Two
What the shit—" Rachel began, then stopped herself, realizing that a fragile ten-year-old was standing right next to her.
She bent low to the ground and saw suspicious dark spots leading up to the tree, like the tracks of some mythical round-footed animal. Rachel knelt down and felt the spots. The grass wasn't moist. Actually, the blades felt like the bristles on a wire brush.
None of the blackness had been here yesterday.
She touched the bark of another infected tree. It flaked and turned to dust. She jerked her hand away and saw what looked like a black ink stain on her fingers.
"These trees must have gotten sick," she said. It was the best she could offer young Christopher. She tried another joke. "I might have to send them all home from school today."
The boy didn't laugh.
Even though it was still technically morning, Rachel announced that they were breaking for lunch.
"But it's too early for lunch," the girl with big brown eyes said.
"Not on San Francisco time, it's not," Rachel said.
As she ushered the kids back to the main building, her mind raced to come up with possible explanations for what she'd just witnessed. But nothing made sense. Rachel had never seen or read about anything like this. It wasn't the result of the vampire bugs that could eat away at banyan trees if left unchecked. Or of Roundup, the herbicide that the groundskeepers used overzealously on the thirty acres of park that stretched all the way to Hilo Bay. Rachel had always considered herbicides a necessary evil—like first dates.
This was something else. Something dark, maybe even dangerous, a mystery she had to solve.
When the children were in the cafeteria, Rachel ran to her office. She checked in with her boss, then made a phone call to Ted Murray, an ex-boyfriend at Stanford who had recommended her for this job and convinced her to take it and who now worked for the Army Corps of Engineers at the Military Reserve.
"We might have a thing here," Rachel told him.
"A thing?" Murray said. "God, you scientists with your fancy words."
She explained what she had seen, knowing she was talking too quickly, her words falling over each other as they came spilling out of her mouth.
"On it," Murray said. "I'll get some people out there as soon as I can. And don't panic. I'm sure there's a good reason for this… thing."
"Ted, you know I don't scare very easily."
"Tell me about it," Murray said. "I know from my own personal experience that you're the one usually doing the scaring."
She hung up, knowing she was scared, the worst fear of all for her: not knowing. While the children continued noisily eating lunch, she put on the running shoes she kept under her desk and ran all the way back to the banyan grove.

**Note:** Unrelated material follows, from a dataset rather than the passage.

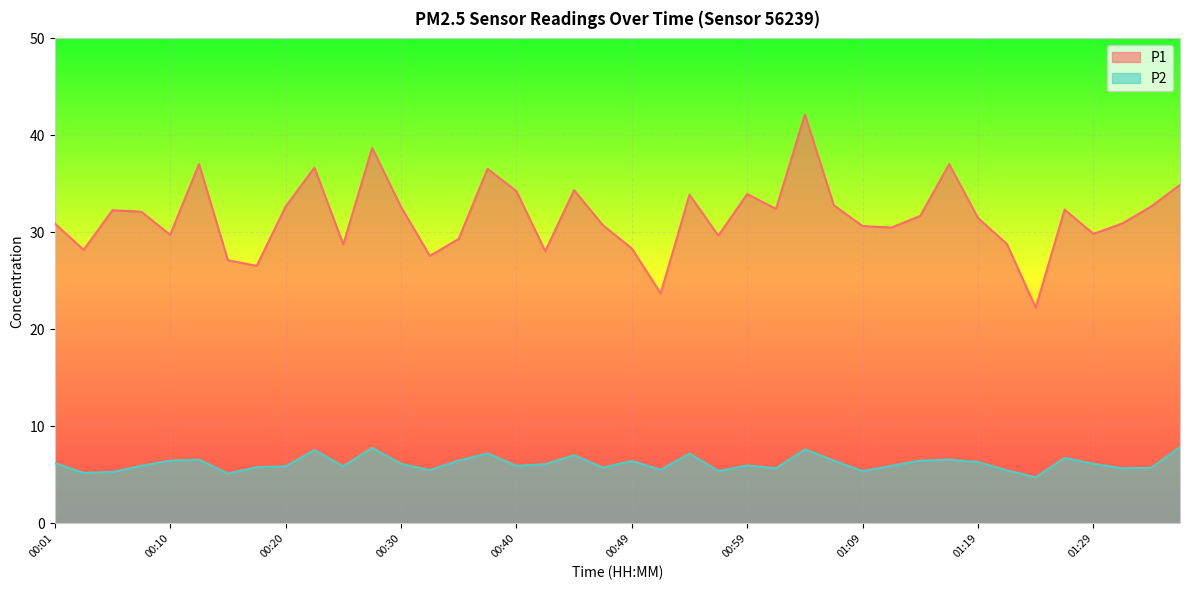

What is the difference between the maximum and minimum values in the P1 series?

19.9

There were more blackened trees when she got there, the stain creeping up from distinctive aerial roots that stretched out like gnarled gray fingers.
Rachel Sherrill tentatively touched one of the trees. It felt like a hot stove. She checked her fingertips to make sure she hadn't singed them.
Ted Murray had said he would send some of his people to investigate as soon as he could assemble a crew. Rachel ran back to the lunchroom and collected her group of fifth-graders from San Francisco. No need for anybody to panic. Not yet, anyway.
Their last stop was a miniature rainforest far from the banyan grove. The tour felt endless to her, but when it was finally over, Rachel said, "I hope you all come back someday."
A thin reed of a girl asked, "Are you going to get a doctor for the sick trees?"
"I'm about to do that right now," Rachel said.
She turned around and once again jogged back toward the banyan trees. She felt as if the entire day had exploded around her, like one of the volcanoes in the distance.